I think, in at least a narrow sense, I have to side with Dawkins' complaint against Expelled. Dawkins was answering the question "What if we just can't find an adequate terrestrial Darwinian explanation to the origin of life?" His answer would have to be something like Francis Crick's panspermia thesis. If you accept Dawkins' 747 argument, then this is the conclusion you have to draw. That is, if you have an argument that shows that theistic explanations for complexity are always and necessarily going to be inadequate, then if there is an explanatory gap concerning how life emerged, then any possible account of it that, using Dennett's terminology, employ skyhooks is to preferred to one that sticks to cranes, whatever difficulties the crane hypothesis might face.
Dawkins appears to merely assert that the ultimate explanation for extraterrestrial life would have to be evolutionary, and that makes him sound dogmatic. But he has an argument for it. It is quite true that William Lane Craig says that it deserves the title of being the worse atheistic argument in the history of Western thought, but nevertheless the appearance of mere assertion generates a misunderstanding.

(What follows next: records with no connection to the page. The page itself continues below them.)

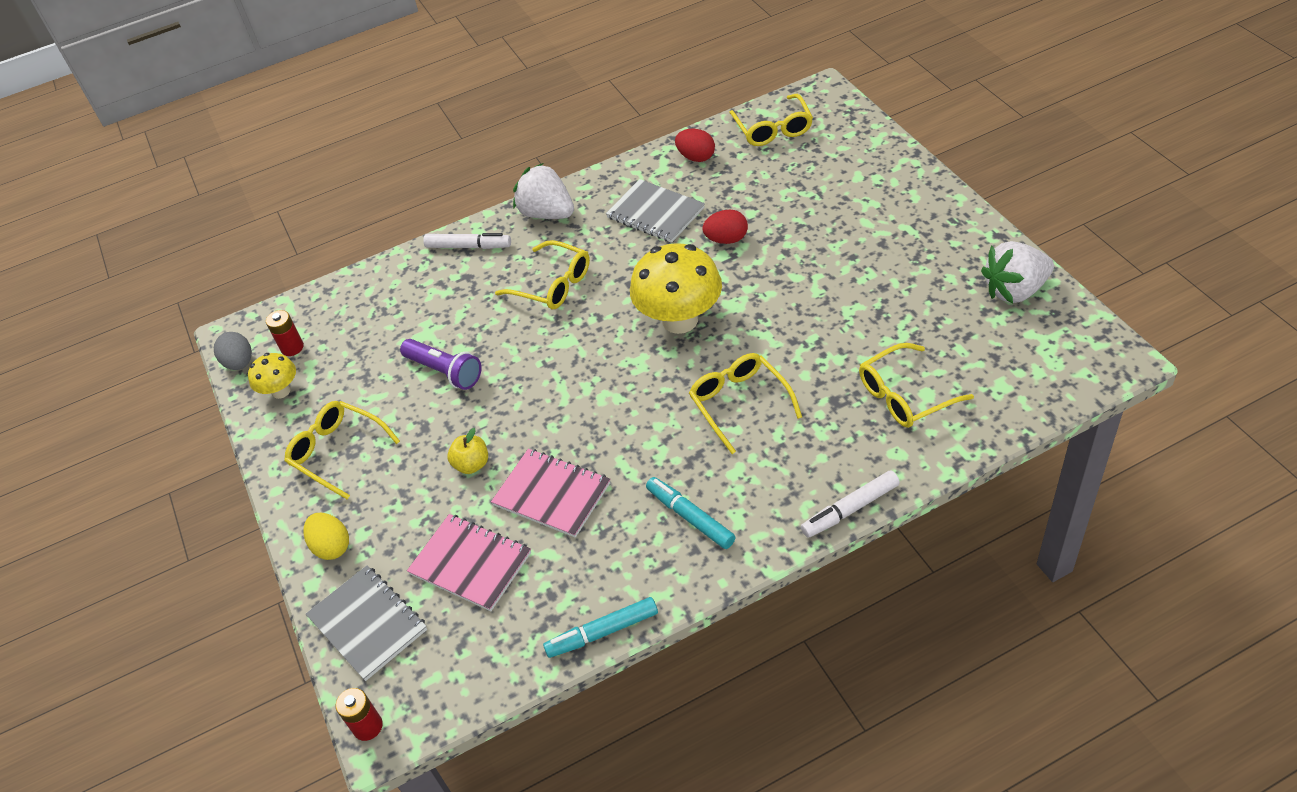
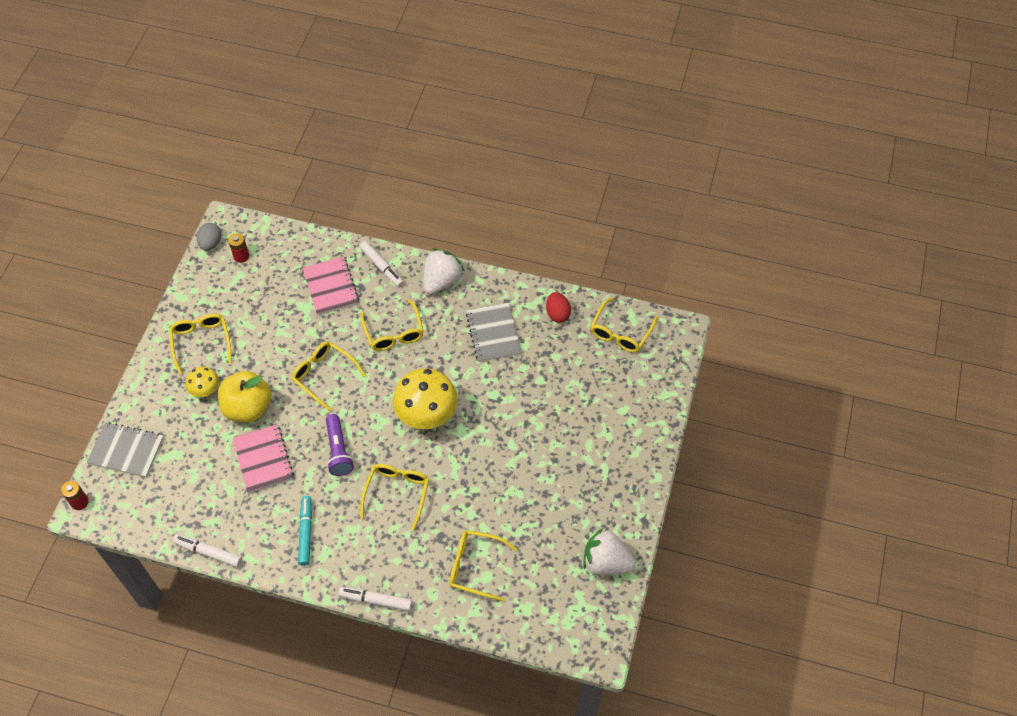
camera: 35 degrees right, 10 degrees up
(281, 391) = (212, 280): yellow mushroom -> yellow mushroom (205, 390)
(332, 546) = (150, 394): yellow egg -> none
(367, 623) = (126, 451): grey notebook -> grey notebook turned 75 degrees counterclockwise
(444, 372) = (291, 340): purple flashlight -> purple flashlight (338, 451)
(470, 564) = (194, 462): pink notebook -> pink notebook (331, 287)
(472, 464) = (248, 408): yellow apple -> yellow apple, size x2.00
(523, 372) = (324, 375): none -> yellow glasses
(547, 213) = (441, 281): white strawberry -> white strawberry turned 45 degrees clockwise
(602, 632) = (208, 552): turquoise marker -> white marker
(726, 239) = (507, 386): red egg -> none

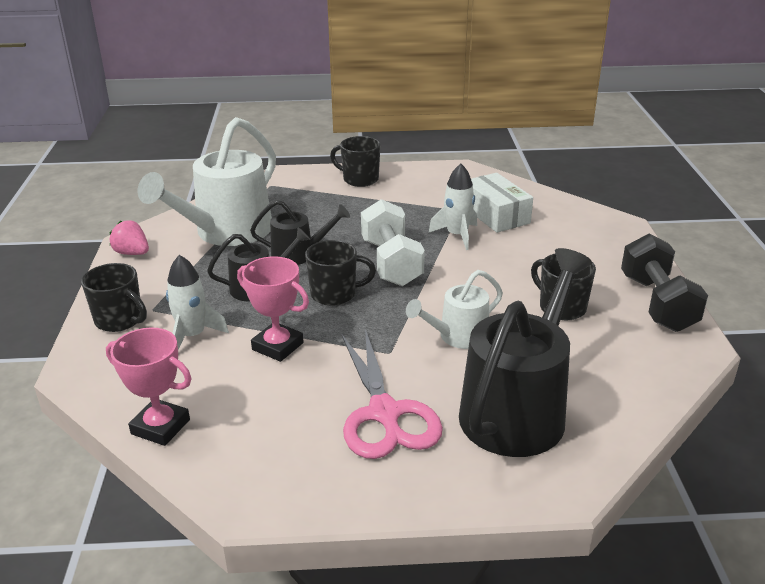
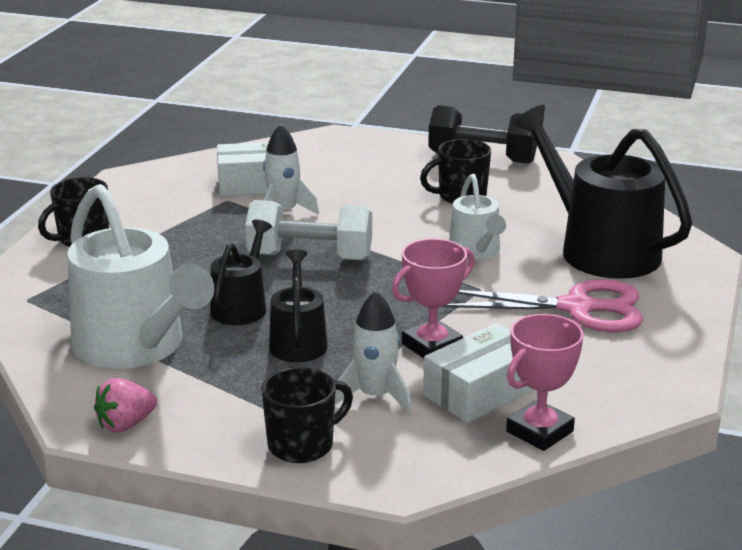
camera: 70 degrees left, 5 degrees down
(215, 384) = (481, 391): none -> white box
(335, 294) = (351, 299): black mug -> none

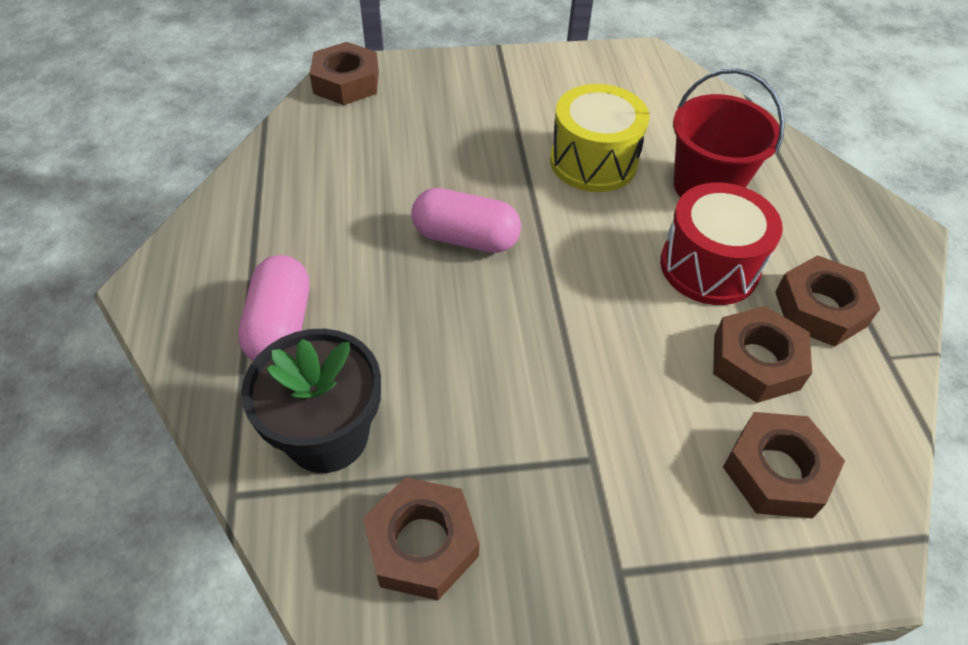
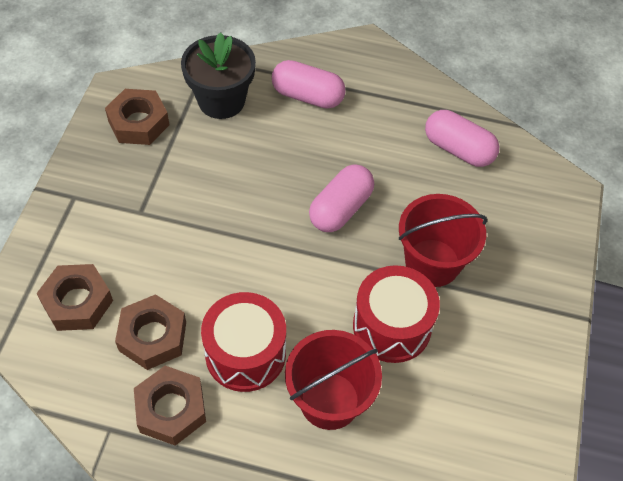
camera: 110 degrees right, 5 degrees up
(323, 157) = (458, 149): none -> pink capsule
(346, 82) = (551, 185): brown nut -> none
(497, 148) = (432, 263): none -> red bucket
(593, 161) = (392, 326): yellow drum -> red drum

Erik Wielenberg has argued that the 747 argument is a recycling of an argument found in Hume's Dialogues, and argument that I have called The Inadequacy Objection. I am linking to Wielenberg's analysis as it appeared on Vallicella's blog. I replied to the objection as follows in my essay in In Defense of Natural Theology:
The Inadequacy Objection gratuitously assumes that matter is what is clearly understandable, and that “mind” is something mysterious, the very existence of which has to be explained in terms of un-mysterious matter. But is this an accurate picture? According to Galen Strawson,
This is the assumption that we have a pretty good understanding of the nature of matter—of matter and space—of the physical in general. It is only relative to this assumption that the existence of consciousness in a material world seems mystifying. For what exactly is puzzling about consciousness, once we put the assumption aside? Suppose you have and experience of redness, or pain, and consider it to be just as such. There doesn’t seem to be any room for anything that could be called failure to understand what it is.
On the other hand, matter is described by modern physics in the most mystifying terms imaginable. The philosopher of science Bas van Fraassen writes, “Do concepts of the soul…baffle you? They pale beside the unimaginable otherness of closed space-times, event horizons, EPR correlations, and bootstrap models.”